_EXCERPTED RECORDS_:
※

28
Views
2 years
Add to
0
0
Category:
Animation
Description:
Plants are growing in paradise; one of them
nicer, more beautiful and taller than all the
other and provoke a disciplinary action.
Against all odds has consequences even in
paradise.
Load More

※

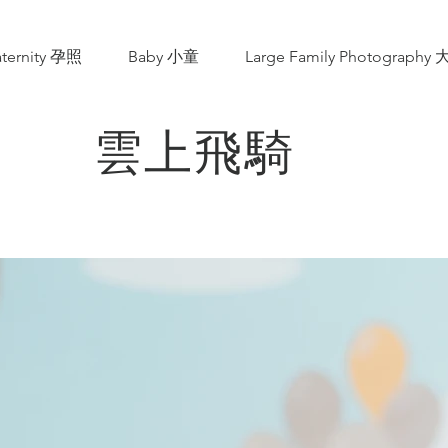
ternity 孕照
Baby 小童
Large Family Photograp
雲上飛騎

※

_TASK PROMPT_: Looking at the data above, state how many of its lines contain the word "paradise", and give nothing but that number.

_RESPONSE TO THIS EXERCISE_: 2